Given records section start

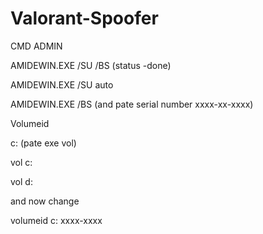 # Valorant-Spoofer
CMD ADMIN

AMIDEWIN.EXE /SU /BS  (status -done)

AMIDEWIN.EXE /SU auto

AMIDEWIN.EXE /BS (and pate serial number xxxx-xx-xxxx)

Volumeid

c: (pate exe vol)

vol c:

vol d:

and now change

volumeid c: xxxx-xxxx
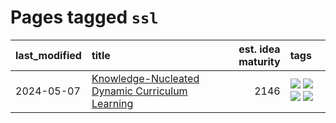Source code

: # Pages tagged `ssl`

|last_modified|title|est. idea maturity|tags
|:---|:---|---:|:---|
|2024-05-07|[Knowledge-Nucleated Dynamic Curriculum Learning](../kg_nucleated_curriculum.md)|2146|[![](https://img.shields.io/badge/tag-curriculum_learning-71e862)](../tags/curriculum_learning.md) [![](https://img.shields.io/badge/tag-experimental-4072a1)](../tags/experimental.md) [![](https://img.shields.io/badge/tag-self_supervised_learning-ad342b)](../tags/self_supervised_learning.md) [![](https://img.shields.io/badge/tag-ssl-a3a5e9)](../tags/ssl.md)|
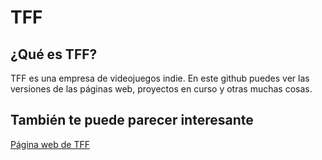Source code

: <h1>TFF</h1>
<h2>¿Qué es TFF?</h2>
<p>TFF es una empresa de videojuegos indie.
En este github puedes ver las versiones de las páginas web, proyectos en curso y otras muchas cosas.</p>
<h2>También te puede parecer interesante</h2>
<a href='tff-games.com'>Página web de TFF</a>
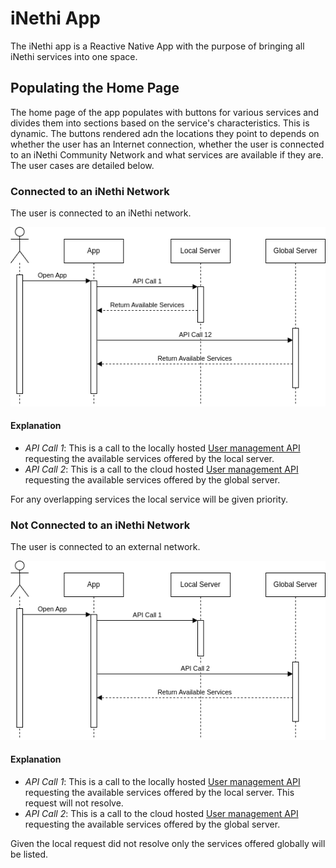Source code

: # iNethi App
The iNethi app is a Reactive Native App with the purpose of bringing all iNethi services into one space.

## Populating the Home Page
The home page of the app populates with buttons for various services and divides them into sections based on the
service's characteristics. This is dynamic. The buttons rendered adn the locations they point to depends on whether the
user has an Internet connection, whether the user is connected to an iNethi Community Network and what services are 
available if they are. The user cases are detailed below.

### Connected to an iNethi Network
The user is connected to an iNethi network.

<img src="diagrams/inethi-app-connected.png" alt="hybrid architecture diagram" width="600"/>

#### Explanation
- _API Call 1_: This is a call to the locally hosted [User management API](https://github.com/iNethi/manage-backend) 
requesting the available services offered by the local server.
- _API Call 2_: This is a call to the cloud hosted [User management API](https://github.com/iNethi/manage-backend) 
requesting the available services offered by the global server.

For any overlapping services the local service will be given priority.

### Not Connected to an iNethi Network
The user is connected to an external network.

<img src="diagrams/inethi-app-not-connected.png" alt="hybrid architecture diagram" width="600"/>

#### Explanation
- _API Call 1_: This is a call to the locally hosted [User management API](https://github.com/iNethi/manage-backend)
  requesting the available services offered by the local server. This request will not resolve.
- _API Call 2_: This is a call to the cloud hosted [User management API](https://github.com/iNethi/manage-backend)
  requesting the available services offered by the global server.

Given the local request did not resolve only the services offered globally will be listed.
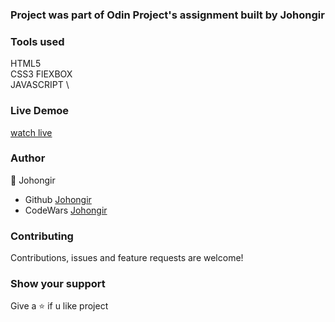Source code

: ### Project was part of Odin Project's assignment built by Johongir


### Tools used 
HTML5 \
CSS3 FlEXBOX \
JAVASCRIPT \


### Live Demoe
[watch live](https://johongirr.github.io/etch-a-sketch/)


### Author
:man: Johongir 
* Github [Johongir](https://github.com/Johongirr)
* CodeWars [Johongir](https://www.codewars.com/users/Johongirmdmdmd?refreshed=true)


### Contributing
Contributions, issues and feature requests are welcome!


### Show your support
Give a :star: if u like project
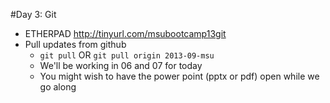 #Day 3: Git

* ETHERPAD http://tinyurl.com/msubootcamp13git
* Pull updates from github
    * `git pull` OR `git pull origin 2013-09-msu`
    * We'll be working in 06 and 07 for today
    * You might wish to have the power point (pptx or pdf) open while we go along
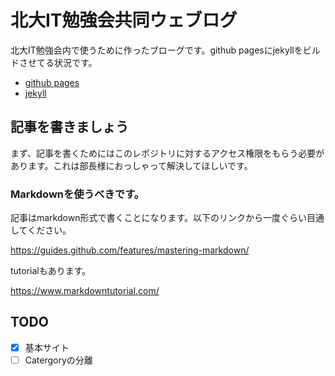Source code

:# 北大IT勉強会共同ウェブログ
北大IT勉強会内で使うために作ったブローグです。github pagesにjekyllをビルドさせてる状況です。

* [github pages](https://pages.github.com/)
* [jekyll](https://jekyllrb.com/)

## 記事を書きましょう

まず、記事を書くためにはこのレポジトリに対するアクセス権限をもらう必要があります。これは部長様におっしゃって解決してほしいです。

### Markdownを使うべきです。
記事はmarkdown形式で書くことになります。以下のリンクから一度ぐらい目通してください。

https://guides.github.com/features/mastering-markdown/

tutorialもあります。

https://www.markdowntutorial.com/

## TODO
- [x] 基本サイト
- [ ] Catergoryの分離
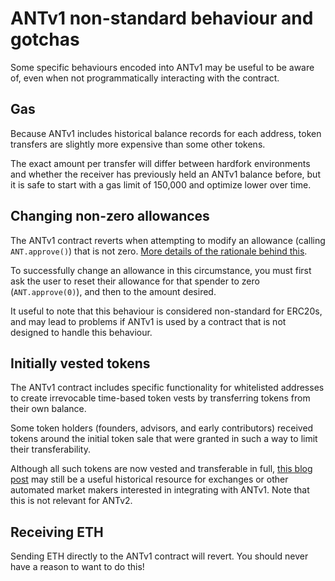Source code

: # ANTv1 non-standard behaviour and gotchas

Some specific behaviours encoded into ANTv1 may be useful to be aware of, even when not programmatically interacting with the contract.

## Gas

Because ANTv1 includes historical balance records for each address, token transfers are slightly more expensive than some other tokens.

The exact amount per transfer will differ between hardfork environments and whether the receiver has previously held an ANTv1 balance before, but it is safe to start with a gas limit of 150,000 and optimize lower over time.

## Changing non-zero allowances

The ANTv1 contract reverts when attempting to modify an allowance (calling `ANT.approve()`) that is not zero. [More details of the rationale behind this](https://github.com/ethereum/EIPs/issues/20#issuecomment-263524729).

To successfully change an allowance in this circumstance, you must first ask the user to reset their allowance for that spender to zero (`ANT.approve(0)`), and then to the amount desired.

It useful to note that this behaviour is considered non-standard for ERC20s, and may lead to problems if ANTv1 is used by a contract that is not designed to handle this behaviour.

## Initially vested tokens

The ANTv1 contract includes specific functionality for whitelisted addresses to create irrevocable time-based token vests by transferring tokens from their own balance.

Some token holders (founders, advisors, and early contributors) received tokens around the initial token sale that were granted in such a way to limit their transferability.

Although all such tokens are now vested and transferable in full, [this blog post](https://aragon.org/blog/a-note-for-exchanges-or-holders-interacting-with-ant-in-an-automated-manner-fe13152c1b36) may still be a useful historical resource for exchanges or other automated market makers interested in integrating with ANTv1. Note that this is not relevant for ANTv2.

## Receiving ETH

Sending ETH directly to the ANTv1 contract will revert. You should never have a reason to want to do this!
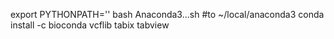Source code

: export PYTHONPATH=''
bash Anaconda3...sh #to ~/local/anaconda3
conda install -c bioconda vcflib tabix tabview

Given records section end

[What to work on]
Filter the listing above for lines with the word "buttons", and copy each one you find.

[Solution for this task]
The home page of the app populates with buttons for various services and divides them into sections based on the
service's characteristics. This is dynamic. The buttons rendered adn the locations they point to depends on whether the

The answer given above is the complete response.